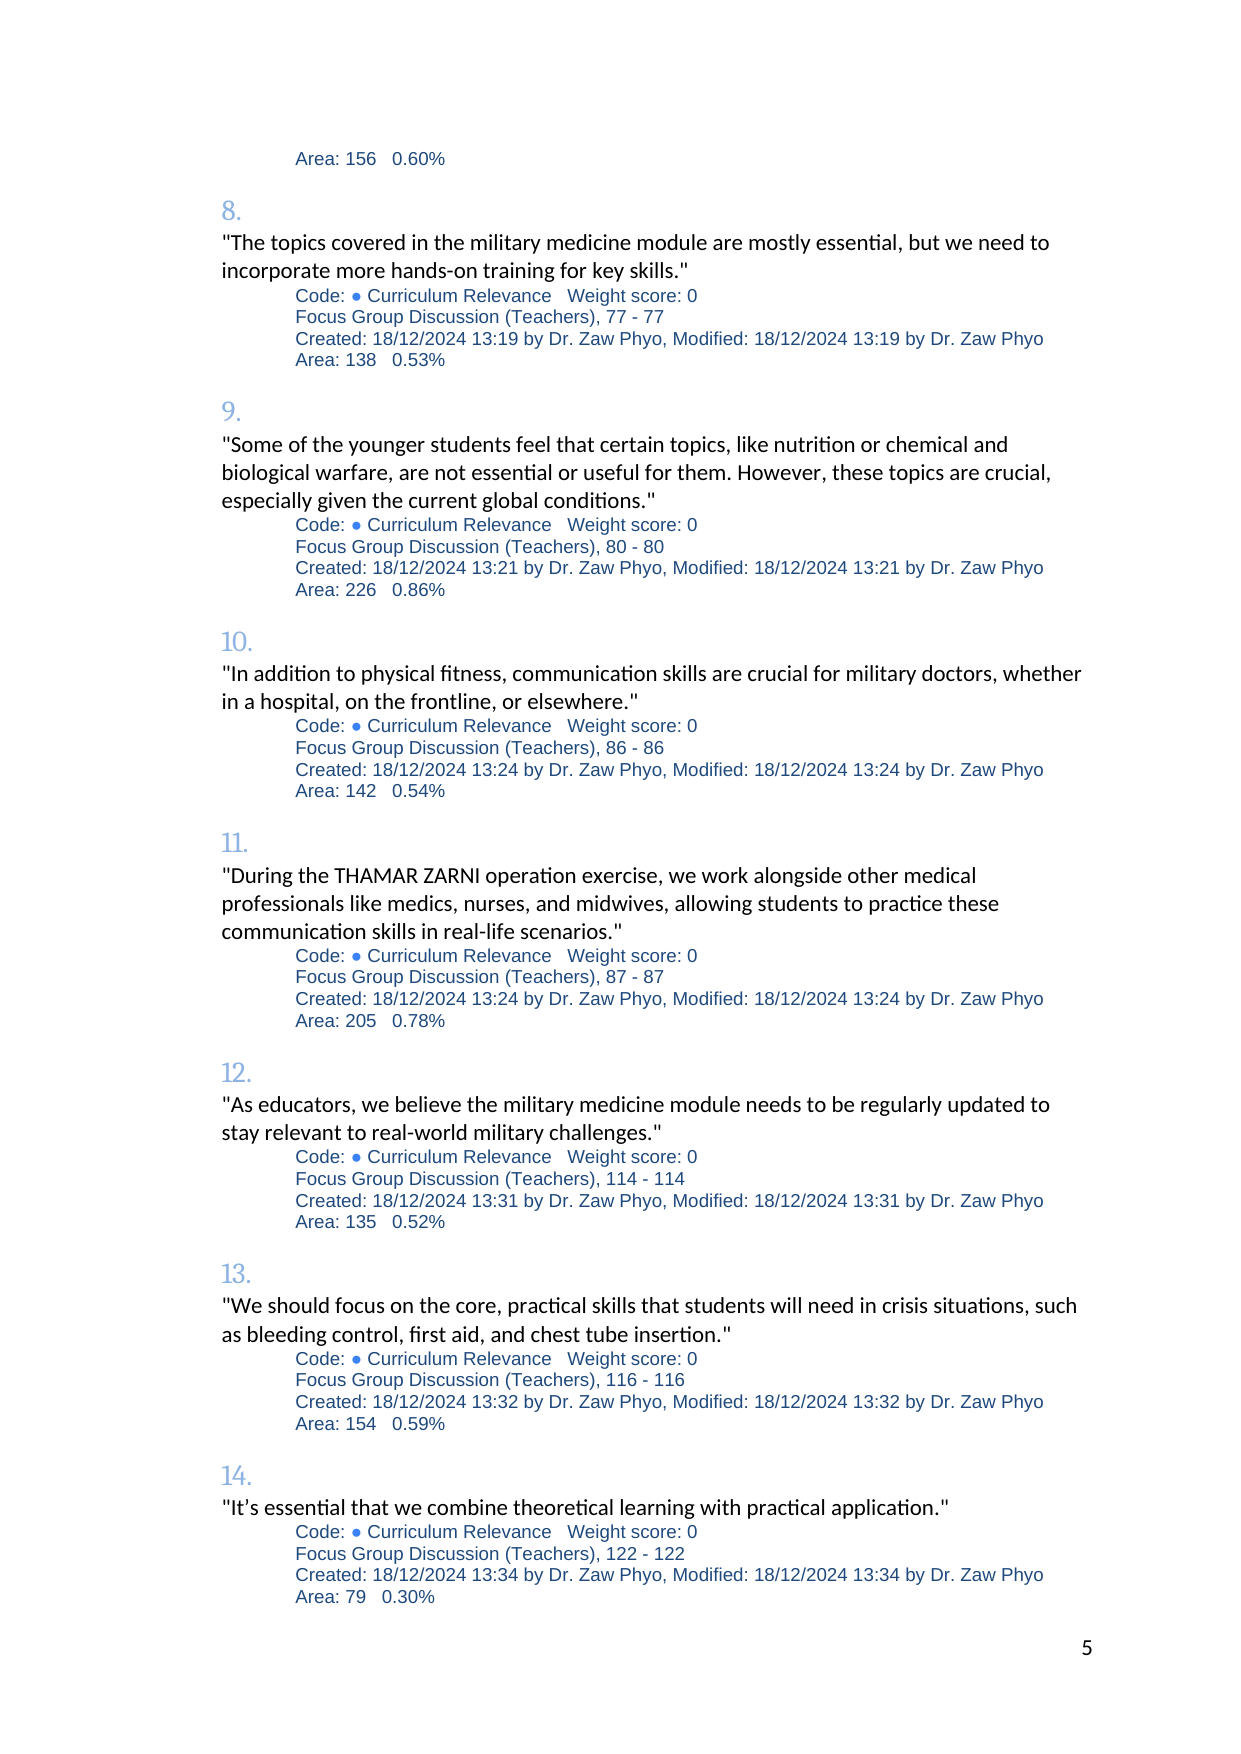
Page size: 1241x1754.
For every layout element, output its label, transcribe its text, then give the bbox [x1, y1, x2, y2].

text 14. [221, 1459, 1093, 1492]
text Created: 18/12/2024 13:21 by Dr. Zaw Phyo, Modified: 18/12/2024 13:21 by Dr. Zaw Phyo [295, 557, 1093, 578]
text Created: 18/12/2024 13:24 by Dr. Zaw Phyo, Modified: 18/12/2024 13:24 by Dr. Zaw Phyo [295, 988, 1093, 1009]
text Area: 138 0.53% [295, 349, 1093, 371]
text Area: 154 0.59% [295, 1412, 1093, 1434]
text Focus Group Discussion (Teachers), 114 - 114 [295, 1168, 1093, 1189]
text "It’s essential that we combine theoretical learning with practical application." [221, 1493, 1093, 1521]
text 13. [221, 1257, 1093, 1291]
text Created: 18/12/2024 13:31 by Dr. Zaw Phyo, Modified: 18/12/2024 13:31 by Dr. Zaw Phyo [295, 1189, 1093, 1211]
text Area: 142 0.54% [295, 780, 1093, 802]
text Code: ● Curriculum Relevance Weight score: 0 [295, 1146, 1093, 1168]
text Created: 18/12/2024 13:32 by Dr. Zaw Phyo, Modified: 18/12/2024 13:32 by Dr. Zaw Phyo [295, 1391, 1093, 1412]
text Area: 79 0.30% [295, 1586, 1093, 1607]
text Code: ● Curriculum Relevance Weight score: 0 [295, 514, 1093, 535]
text Code: ● Curriculum Relevance Weight score: 0 [295, 284, 1093, 306]
text Area: 205 0.78% [295, 1009, 1093, 1031]
text 9. [221, 396, 1093, 429]
text Created: 18/12/2024 13:24 by Dr. Zaw Phyo, Modified: 18/12/2024 13:24 by Dr. Zaw Phyo [295, 758, 1093, 780]
text 11. [221, 827, 1093, 860]
text Area: 156 0.60% [295, 148, 1093, 169]
text Created: 18/12/2024 13:34 by Dr. Zaw Phyo, Modified: 18/12/2024 13:34 by Dr. Zaw Phyo [295, 1564, 1093, 1586]
text "In addition to physical fitness, communication skills are crucial for military doctors, whether in a hospital, on the frontline, or elsewhere." [221, 659, 1093, 715]
text Focus Group Discussion (Teachers), 122 - 122 [295, 1543, 1093, 1564]
text 12. [221, 1056, 1093, 1089]
text Area: 226 0.86% [295, 578, 1093, 600]
text Code: ● Curriculum Relevance Weight score: 0 [295, 945, 1093, 966]
text Focus Group Discussion (Teachers), 116 - 116 [295, 1369, 1093, 1391]
text Code: ● Curriculum Relevance Weight score: 0 [295, 715, 1093, 737]
text Focus Group Discussion (Teachers), 80 - 80 [295, 535, 1093, 557]
text "Some of the younger students feel that certain topics, like nutrition or chemical and biological warfare, are not essential or useful for them. However, these topics are crucial, especially given the current global conditions." [221, 430, 1093, 514]
text Code: ● Curriculum Relevance Weight score: 0 [295, 1348, 1093, 1369]
text 8. [221, 194, 1093, 228]
text Created: 18/12/2024 13:19 by Dr. Zaw Phyo, Modified: 18/12/2024 13:19 by Dr. Zaw Phyo [295, 327, 1093, 349]
text Focus Group Discussion (Teachers), 87 - 87 [295, 966, 1093, 988]
text "During the THAMAR ZARNI operation exercise, we work alongside other medical professionals like medics, nurses, and midwives, allowing students to practice these communication skills in real-life scenarios." [221, 861, 1093, 945]
text Code: ● Curriculum Relevance Weight score: 0 [295, 1521, 1093, 1543]
text "The topics covered in the military medicine module are mostly essential, but we need to incorporate more hands-on training for key skills." [221, 228, 1093, 284]
text 10. [221, 625, 1093, 659]
text "As educators, we believe the military medicine module needs to be regularly updated to stay relevant to real-world military challenges." [221, 1090, 1093, 1146]
text "We should focus on the core, practical skills that students will need in crisis situations, such as bleeding control, first aid, and chest tube insertion." [221, 1292, 1093, 1348]
text Focus Group Discussion (Teachers), 86 - 86 [295, 737, 1093, 758]
text Area: 135 0.52% [295, 1211, 1093, 1232]
text Focus Group Discussion (Teachers), 77 - 77 [295, 306, 1093, 327]
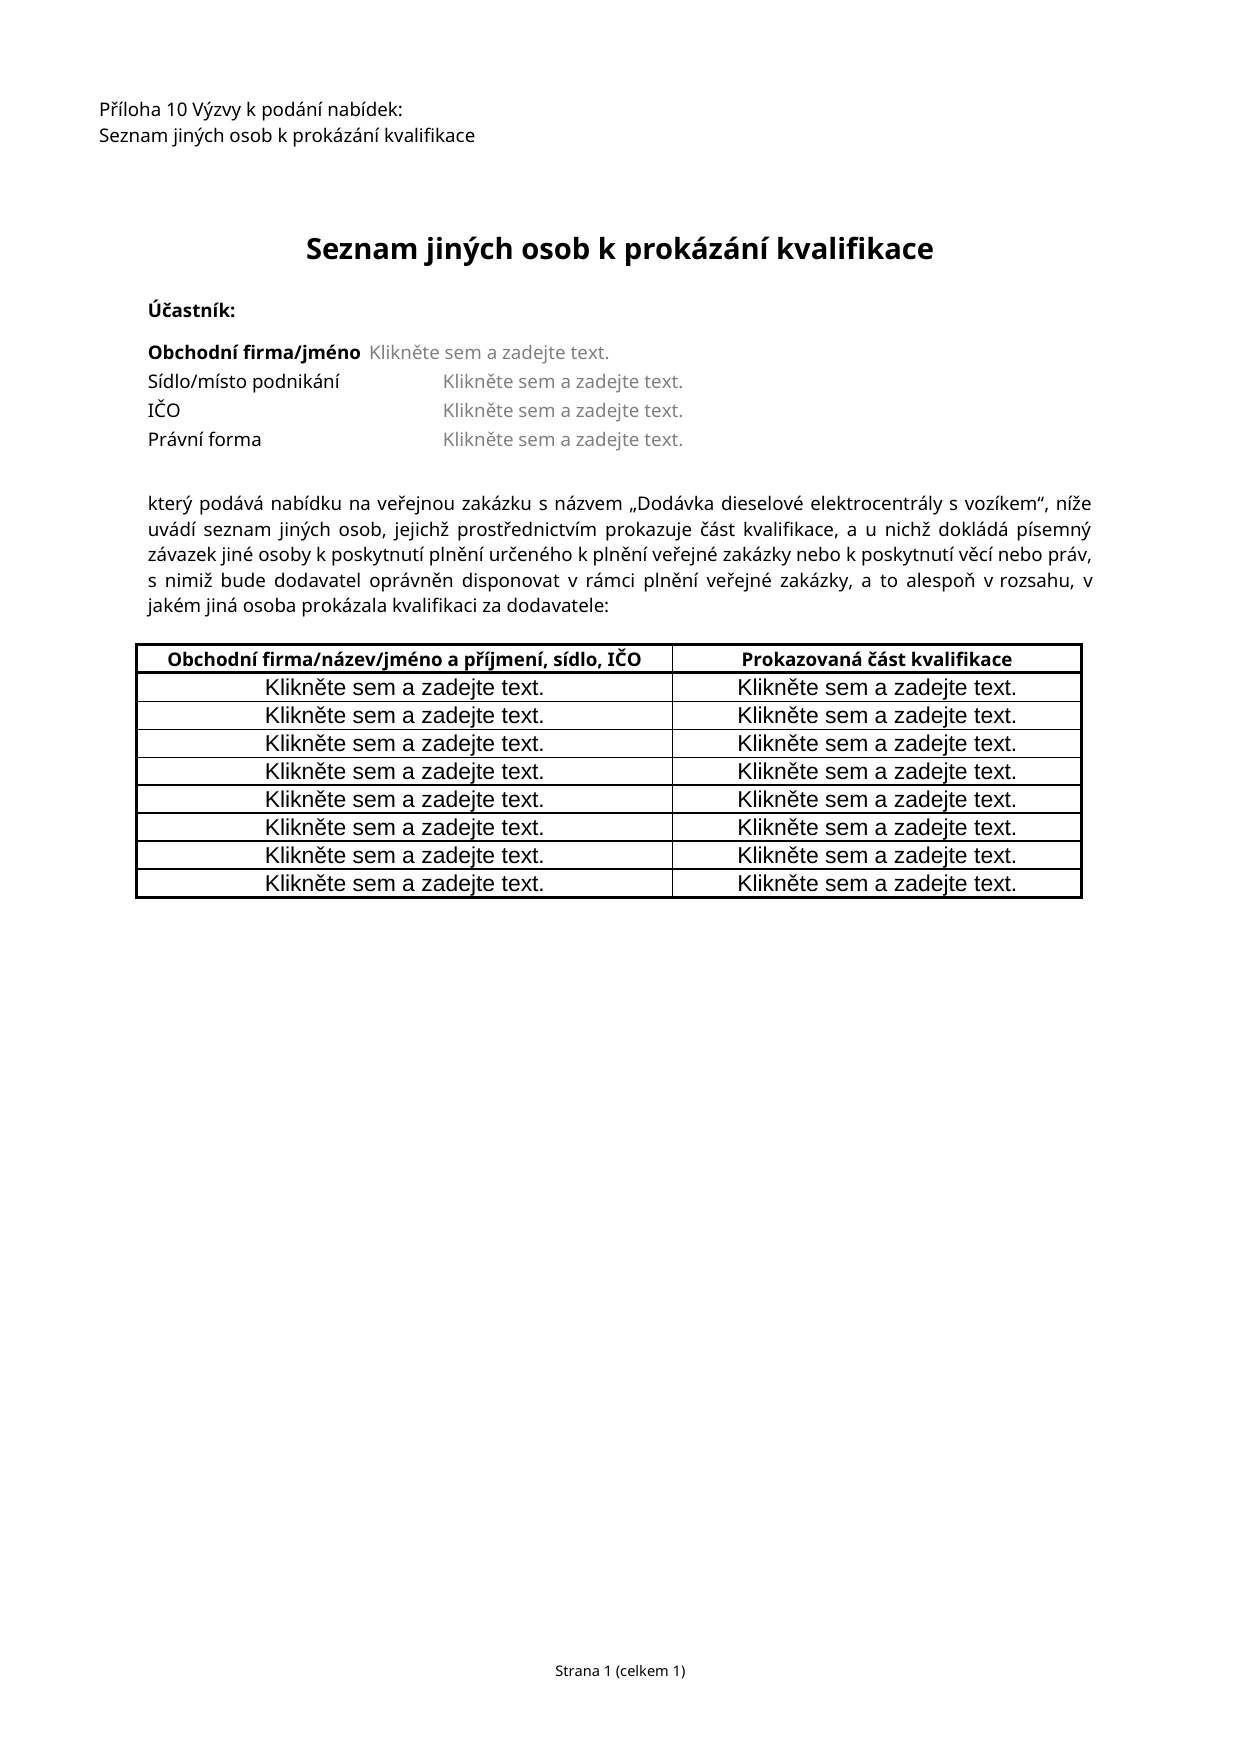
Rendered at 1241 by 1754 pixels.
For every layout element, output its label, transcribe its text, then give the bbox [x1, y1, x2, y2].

text IČO [148, 394, 1093, 423]
table_header Obchodní firma/název/jméno a příjmení, sídlo, IČO [138, 646, 672, 671]
table_header Prokazovaná část kvalifikace [673, 646, 1080, 671]
text Sídlo/místo podnikání [148, 365, 1093, 394]
text Právní forma [148, 423, 1093, 452]
text který podává nabídku na veřejnou zakázku s názvem „Dodávka dieselové elektrocentrály s vozíkem“, níže uvádí seznam jiných osob, jejichž prostřednictvím prokazuje část kvalifikace, a u nichž dokládá písemný závazek jiné osoby k poskytnutí plnění určeného k plnění veřejné zakázky nebo k poskytnutí věcí nebo práv, s nimiž bude dodavatel oprávněn disponovat v rámci plnění veřejné zakázky, a to alespoň v rozsahu, v jakém jiná osoba prokázala kvalifikaci za dodavatele: [148, 490, 1093, 618]
text Obchodní firma/jméno [148, 336, 1093, 365]
text Účastník: [148, 293, 1093, 324]
title Seznam jiných osob k prokázání kvalifikace [148, 228, 1093, 268]
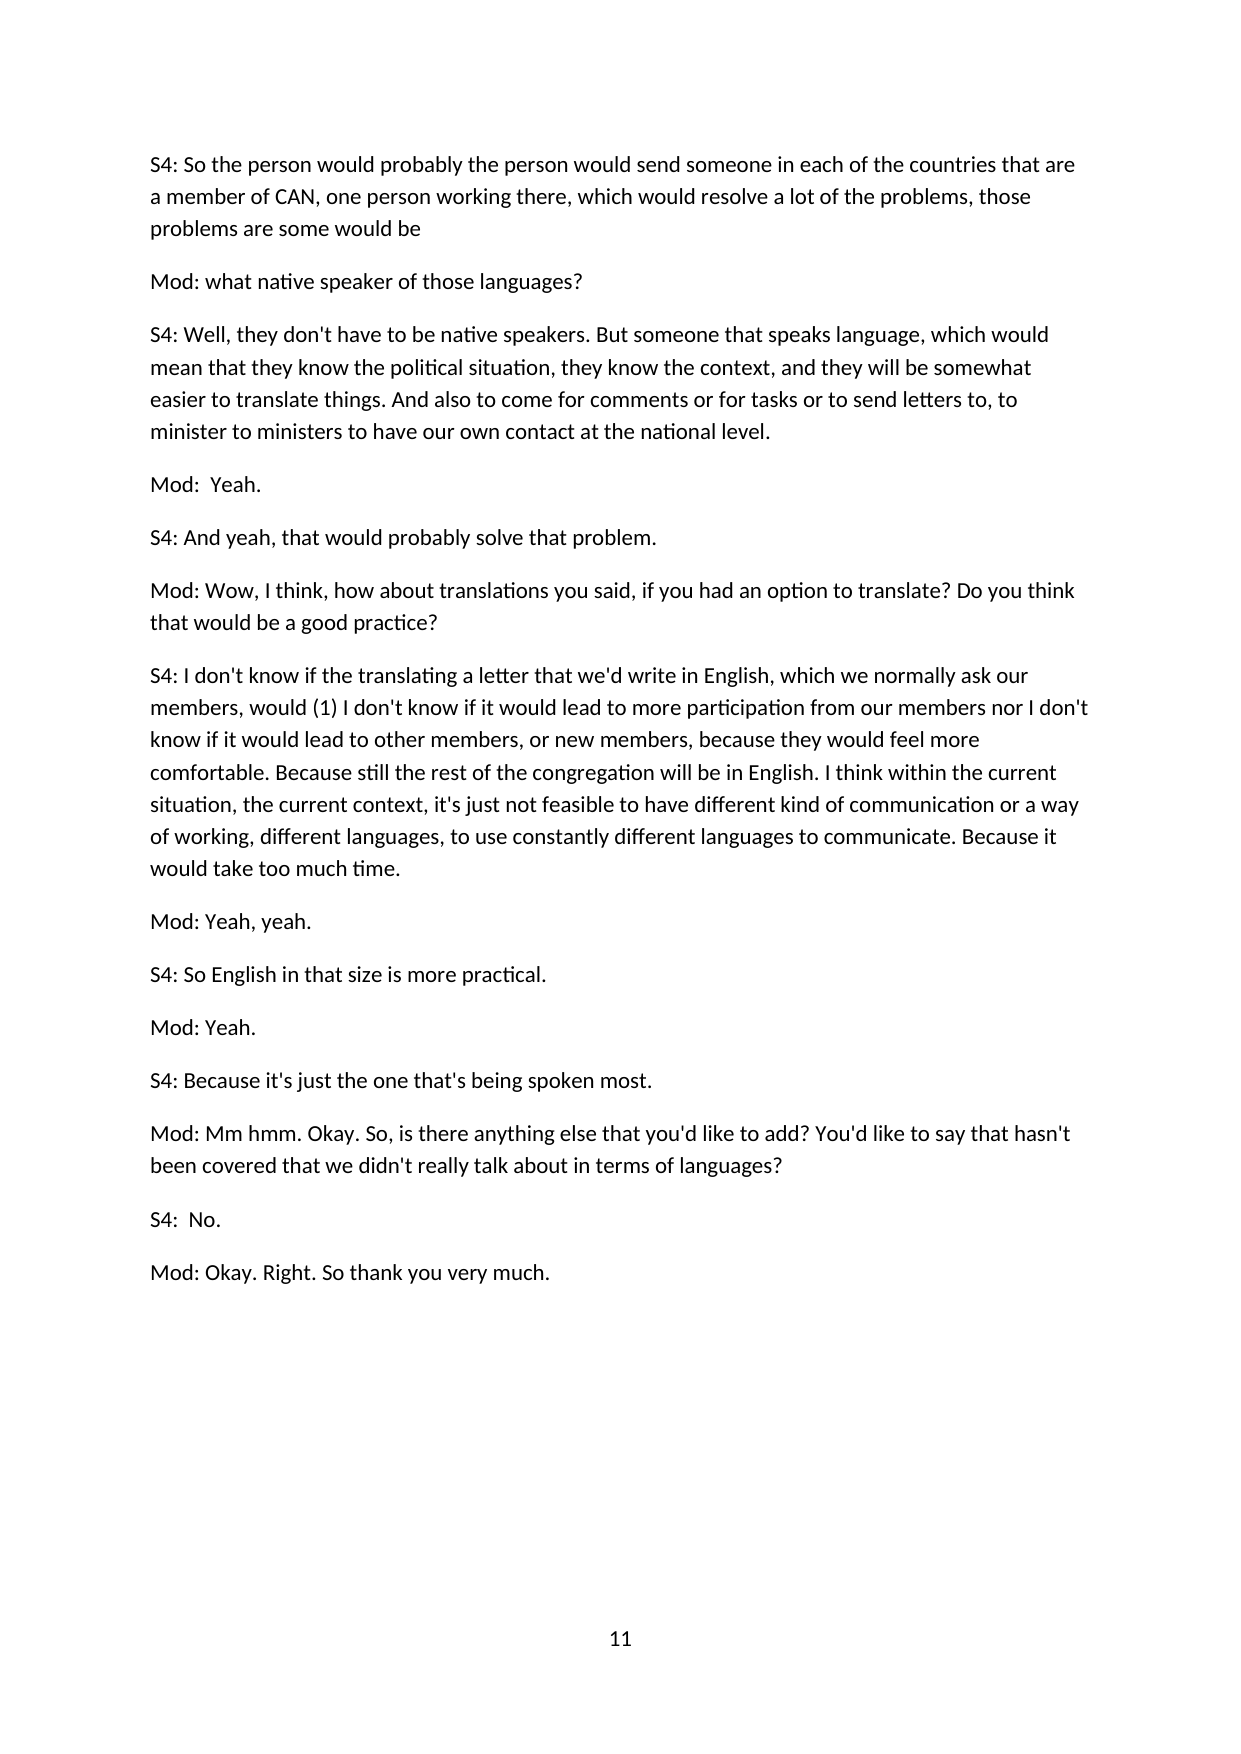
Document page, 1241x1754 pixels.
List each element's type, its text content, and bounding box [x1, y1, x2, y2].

□ □ □ □ □

Would you copy every line of the entries in which "firma" appears?

table_header Obchodní firma/název/jméno a příjmení, sídlo, IČO [138, 646, 672, 671]
text Obchodní firma/jméno [148, 336, 1093, 365]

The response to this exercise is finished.